Return exactly the span of lines in the following data that opens with the line containing "248, 264, 334]" and closes with the line containing "308, 196, 336]". Include nothing else.

━━ RECORDS TO PROCESS ━━

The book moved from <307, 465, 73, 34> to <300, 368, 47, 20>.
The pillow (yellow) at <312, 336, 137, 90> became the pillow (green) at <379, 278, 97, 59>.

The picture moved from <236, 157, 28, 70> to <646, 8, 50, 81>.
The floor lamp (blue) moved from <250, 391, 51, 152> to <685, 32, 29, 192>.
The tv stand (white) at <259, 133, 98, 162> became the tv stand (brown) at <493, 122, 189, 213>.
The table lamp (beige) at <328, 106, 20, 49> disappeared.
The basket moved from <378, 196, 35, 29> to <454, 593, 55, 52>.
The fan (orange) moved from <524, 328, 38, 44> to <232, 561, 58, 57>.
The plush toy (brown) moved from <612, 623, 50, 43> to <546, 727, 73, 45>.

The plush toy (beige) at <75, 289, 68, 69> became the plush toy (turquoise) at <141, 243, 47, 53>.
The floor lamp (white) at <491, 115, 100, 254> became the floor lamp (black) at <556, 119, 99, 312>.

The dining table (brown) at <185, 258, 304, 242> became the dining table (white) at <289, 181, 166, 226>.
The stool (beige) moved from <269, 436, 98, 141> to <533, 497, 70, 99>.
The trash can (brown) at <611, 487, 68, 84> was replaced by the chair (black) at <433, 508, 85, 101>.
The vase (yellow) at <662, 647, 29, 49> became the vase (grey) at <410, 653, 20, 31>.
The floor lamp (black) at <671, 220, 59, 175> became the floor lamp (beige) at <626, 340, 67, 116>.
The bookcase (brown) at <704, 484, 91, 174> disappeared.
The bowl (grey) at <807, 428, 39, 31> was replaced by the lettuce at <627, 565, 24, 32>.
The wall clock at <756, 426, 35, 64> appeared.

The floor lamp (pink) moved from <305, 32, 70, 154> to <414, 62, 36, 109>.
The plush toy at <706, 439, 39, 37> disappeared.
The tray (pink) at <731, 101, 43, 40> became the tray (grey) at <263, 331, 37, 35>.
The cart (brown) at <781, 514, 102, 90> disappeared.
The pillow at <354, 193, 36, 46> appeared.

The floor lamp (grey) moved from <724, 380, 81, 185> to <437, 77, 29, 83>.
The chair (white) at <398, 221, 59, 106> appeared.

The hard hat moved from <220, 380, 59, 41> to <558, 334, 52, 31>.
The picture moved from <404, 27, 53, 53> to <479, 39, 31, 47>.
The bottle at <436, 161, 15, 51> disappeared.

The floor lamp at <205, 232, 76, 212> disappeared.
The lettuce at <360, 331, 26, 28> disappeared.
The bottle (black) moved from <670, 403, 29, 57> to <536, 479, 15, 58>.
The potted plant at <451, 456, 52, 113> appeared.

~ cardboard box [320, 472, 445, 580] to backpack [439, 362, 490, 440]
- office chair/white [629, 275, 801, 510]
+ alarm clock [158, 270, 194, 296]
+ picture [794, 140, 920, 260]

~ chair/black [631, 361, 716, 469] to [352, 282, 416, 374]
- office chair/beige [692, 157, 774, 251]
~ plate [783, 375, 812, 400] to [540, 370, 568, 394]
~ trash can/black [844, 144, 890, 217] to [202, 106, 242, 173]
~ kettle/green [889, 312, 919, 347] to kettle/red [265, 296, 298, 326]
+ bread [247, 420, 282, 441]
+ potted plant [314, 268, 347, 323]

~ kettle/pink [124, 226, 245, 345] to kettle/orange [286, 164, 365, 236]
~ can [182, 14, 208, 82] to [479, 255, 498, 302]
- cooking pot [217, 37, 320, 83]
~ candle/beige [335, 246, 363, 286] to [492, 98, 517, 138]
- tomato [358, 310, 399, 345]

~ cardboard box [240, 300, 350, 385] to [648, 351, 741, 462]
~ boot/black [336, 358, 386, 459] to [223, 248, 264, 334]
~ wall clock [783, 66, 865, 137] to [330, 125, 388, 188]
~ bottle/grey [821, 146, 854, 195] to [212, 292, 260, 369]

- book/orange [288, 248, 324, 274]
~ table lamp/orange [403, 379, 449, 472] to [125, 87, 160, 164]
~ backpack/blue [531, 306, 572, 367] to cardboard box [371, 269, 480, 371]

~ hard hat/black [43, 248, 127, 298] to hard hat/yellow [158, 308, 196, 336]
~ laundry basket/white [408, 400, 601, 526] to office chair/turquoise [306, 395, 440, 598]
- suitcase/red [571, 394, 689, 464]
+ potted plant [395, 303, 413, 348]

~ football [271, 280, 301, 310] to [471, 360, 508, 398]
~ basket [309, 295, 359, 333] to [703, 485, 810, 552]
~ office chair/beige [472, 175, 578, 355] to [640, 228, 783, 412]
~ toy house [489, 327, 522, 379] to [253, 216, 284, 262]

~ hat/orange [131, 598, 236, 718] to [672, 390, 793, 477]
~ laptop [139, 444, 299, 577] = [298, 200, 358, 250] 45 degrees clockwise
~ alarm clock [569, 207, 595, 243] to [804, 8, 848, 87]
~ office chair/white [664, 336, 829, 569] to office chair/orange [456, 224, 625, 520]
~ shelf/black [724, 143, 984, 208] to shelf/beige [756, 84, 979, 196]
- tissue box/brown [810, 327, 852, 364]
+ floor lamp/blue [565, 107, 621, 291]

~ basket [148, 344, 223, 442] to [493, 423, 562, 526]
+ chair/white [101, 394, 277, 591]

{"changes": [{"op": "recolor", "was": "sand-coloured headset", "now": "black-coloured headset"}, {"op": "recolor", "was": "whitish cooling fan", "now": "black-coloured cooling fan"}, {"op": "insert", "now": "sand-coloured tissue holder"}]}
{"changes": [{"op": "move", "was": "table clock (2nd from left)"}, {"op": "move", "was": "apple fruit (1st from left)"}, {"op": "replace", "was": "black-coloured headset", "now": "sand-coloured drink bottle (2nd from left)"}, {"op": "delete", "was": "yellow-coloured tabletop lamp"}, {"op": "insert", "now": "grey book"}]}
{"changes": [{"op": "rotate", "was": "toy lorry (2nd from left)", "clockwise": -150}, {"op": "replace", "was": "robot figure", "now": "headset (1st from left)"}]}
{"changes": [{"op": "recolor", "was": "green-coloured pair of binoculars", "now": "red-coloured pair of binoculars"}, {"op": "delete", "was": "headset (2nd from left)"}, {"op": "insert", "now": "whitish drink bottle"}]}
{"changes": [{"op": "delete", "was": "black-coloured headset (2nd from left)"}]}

━━━

▶ [ANSWER]:
~ boot/black [336, 358, 386, 459] to [223, 248, 264, 334]
~ wall clock [783, 66, 865, 137] to [330, 125, 388, 188]
~ bottle/grey [821, 146, 854, 195] to [212, 292, 260, 369]

- book/orange [288, 248, 324, 274]
~ table lamp/orange [403, 379, 449, 472] to [125, 87, 160, 164]
~ backpack/blue [531, 306, 572, 367] to cardboard box [371, 269, 480, 371]

~ hard hat/black [43, 248, 127, 298] to hard hat/yellow [158, 308, 196, 336]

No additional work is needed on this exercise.